Pengalaman hidup sering kali menjadi guru terbaik. Salah satu pengalaman paling berharga dalam hidup saya adalah ketika saya menjalani program Asistensi Mengajar di SMKN 1 Malang selama tiga bulan. Program ini tidak hanya memberikan saya kesempatan untuk berkontribusi di dunia pendidikan, tetapi juga menjadi ruang untuk belajar memahami dinamika kehidupan di sekolah. Dengan mengajar mata pelajaran Pendidikan Pancasila dan Kewarganegaraan (PPKn), saya mengalami berbagai momen yang penuh tantangan, kebahagiaan, dan pembelajaran yang tak terlupakan.
Awal Perjalanan: Kesan Pertama di SMKN 1 Malang
Ketika menerima penempatan di SMKN 1 Malang, saya merasa sangat antusias sekaligus cemas. Antusias karena sekolah ini dikenal memiliki reputasi baik di bidang pendidikan kejuruan. Namun, saya juga merasa gugup karena ini adalah pengalaman pertama saya mengajar mata pelajaran PPKn secara langsung di lingkungan sekolah formal. Sebagai seseorang yang masih belajar, saya khawatir apakah saya bisa menyampaikan materi dengan baik dan bagaimana saya akan diterima oleh para siswa.
Kesan pertama saya tentang SMKN 1 Malang sangat positif. Ketika tiba pada hari pertama, saya disambut dengan hangat oleh para guru dan staf sekolah. Lingkungan sekolah yang tertata rapi, siswa yang bersemangat, serta budaya saling menghormati yang terasa kental membuat saya merasa diterima sejak awal. Dalam pertemuan pertama dengan guru pembimbing, saya dijelaskan tentang peran saya selama tiga bulan ke depan. Saya ditugaskan untuk membantu pengajaran PPKn di beberapa kelas, mendampingi siswa dalam kegiatan pembelajaran, dan terlibat aktif dalam program-program sekolah.
Hari-Hari Awal: Adaptasi yang Penuh Tantangan
Minggu pertama menjadi masa adaptasi yang cukup menantang bagi saya. Mata pelajaran PPKn sering dianggap sebagai mata pelajaran yang "teoritis" oleh siswa, sehingga sebagian dari mereka kurang antusias. Tugas pertama saya adalah memecahkan stigma tersebut dengan cara membuat pembelajaran menjadi lebih menarik dan relevan.
Saya memulai dengan mengenal siswa-siswa di kelas yang saya bimbing. Dalam beberapa pertemuan awal, saya lebih banyak mendengarkan mereka berbicara tentang pandangan mereka terhadap PPKn. Hal ini memberikan wawasan yang penting bagi saya untuk menyusun strategi pengajaran. Saya berusaha untuk tidak hanya membahas teori Pancasila atau UUD 1945, tetapi juga mengaitkannya dengan kehidupan sehari-hari dan isu-isu yang relevan dengan dunia mereka.

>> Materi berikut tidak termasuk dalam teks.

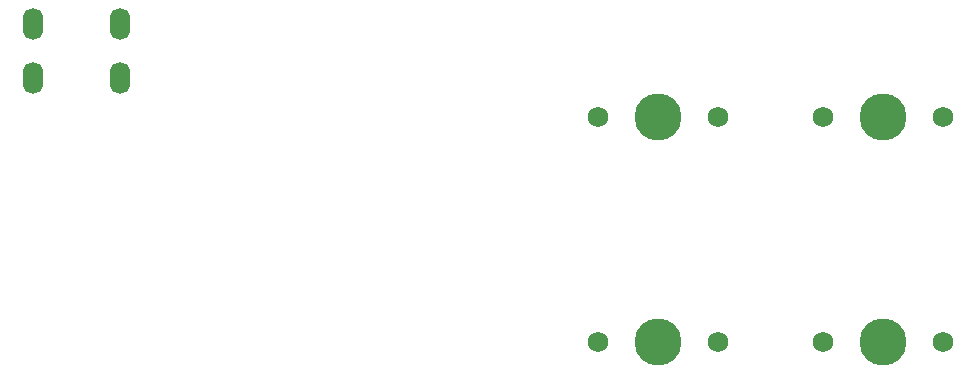
<source format=gts>
%TF.GenerationSoftware,KiCad,Pcbnew,9.0.2*%
%TF.CreationDate,2025-06-13T00:24:49+05:30*%
%TF.ProjectId,KeebPcb,4b656562-5063-4622-9e6b-696361645f70,rev?*%
%TF.SameCoordinates,Original*%
%TF.FileFunction,Soldermask,Top*%
%TF.FilePolarity,Negative*%
%FSLAX46Y46*%
G04 Gerber Fmt 4.6, Leading zero omitted, Abs format (unit mm)*
G04 Created by KiCad (PCBNEW 9.0.2) date 2025-06-13 00:24:49*
%MOMM*%
%LPD*%
G01*
G04 APERTURE LIST*
%ADD10C,1.750000*%
%ADD11C,3.987800*%
%ADD12O,1.700000X2.700000*%
G04 APERTURE END LIST*
D10*
%TO.C,MX1*%
X124293100Y-88925900D03*
D11*
X129373100Y-88925900D03*
D10*
X134453100Y-88925900D03*
%TD*%
%TO.C,MX3*%
X124293100Y-107974700D03*
D11*
X129373100Y-107974700D03*
D10*
X134453100Y-107974700D03*
%TD*%
%TO.C,MX2*%
X143341900Y-88925900D03*
D11*
X148421900Y-88925900D03*
D10*
X153501900Y-88925900D03*
%TD*%
%TO.C,MX4*%
X143341900Y-107974700D03*
D11*
X148421900Y-107974700D03*
D10*
X153501900Y-107974700D03*
%TD*%
D12*
%TO.C,USB1*%
X83798300Y-81132300D03*
X76498300Y-81132300D03*
X83798300Y-85632300D03*
X76498300Y-85632300D03*
%TD*%
M02*

</source>
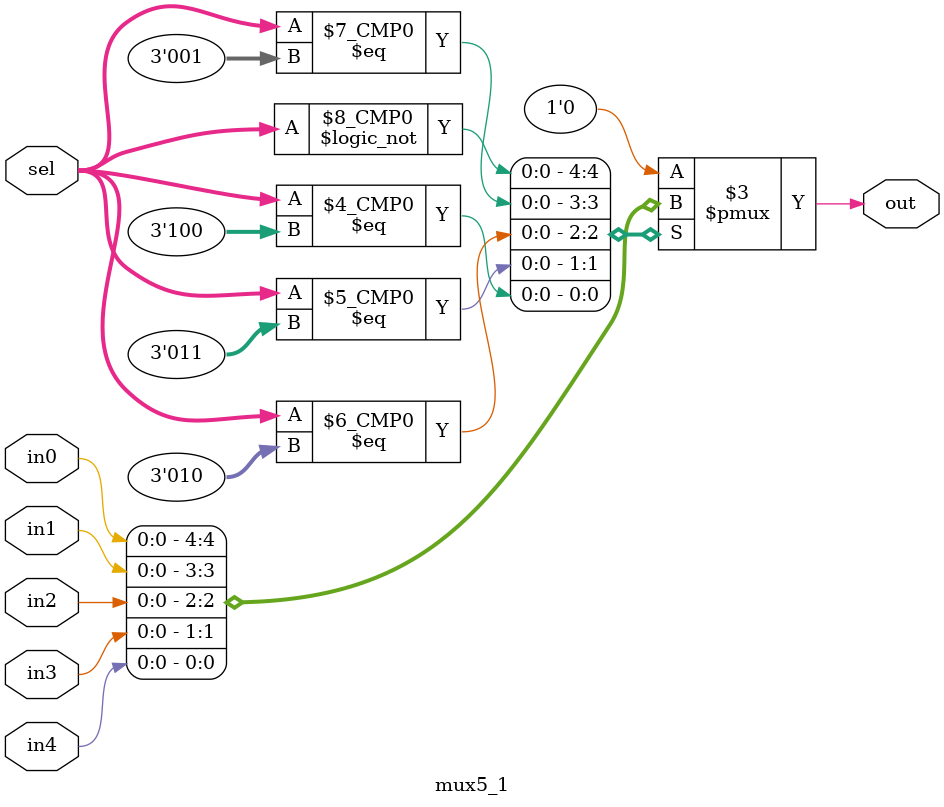
<source format=v>
`timescale 1ns / 1ps


module mux5_1 (
    input            in0,
    input            in1,
    input            in2,
    input            in3,
    input            in4,
    input      [2:0] sel,
    output reg       out
);
  // main code
  always@(*) begin
    case (sel)
        3'd0: out <= in0;
        3'd1: out <= in1;
        3'd2: out <= in2;
        3'd3: out <= in3;
        3'd4: out <= in4;
        default: out <= 1'b0;
    endcase
  end

endmodule

</source>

Salah satu pendekatan yang saya gunakan adalah pembelajaran berbasis kasus. Misalnya, saya membawa berita-berita aktual yang berhubungan dengan nilai-nilai Pancasila dan meminta siswa untuk menganalisisnya. Ketika kami membahas tema "Hak dan Kewajiban Warga Negara," saya mengadakan simulasi sidang di kelas, di mana siswa diminta berperan sebagai anggota parlemen yang harus menyusun rancangan undang-undang. Aktivitas ini tidak hanya membuat mereka lebih memahami materi, tetapi juga meningkatkan keterampilan berpikir kritis dan komunikasi mereka.
Tantangan yang Dihadapi
Selama menjalani program asistensi mengajar, saya menghadapi beberapa tantangan yang cukup kompleks. Salah satu tantangan utama adalah menghadapi siswa yang kurang termotivasi untuk mengikuti pelajaran PPKn. Beberapa siswa menganggap bahwa mata pelajaran ini tidak relevan dengan jurusan keahlian mereka, seperti Teknik Otomotif atau Akuntansi.
Untuk mengatasi masalah ini, saya mencoba menghubungkan materi PPKn dengan bidang keahlian mereka. Misalnya, ketika membahas topik etika kerja, saya mencontohkan bagaimana nilai-nilai Pancasila dapat diterapkan dalam dunia kerja, seperti menjunjung tinggi keadilan dan profesionalisme. Saya juga memberikan studi kasus yang relevan dengan profesi mereka, sehingga mereka merasa bahwa pembelajaran ini memiliki manfaat praktis.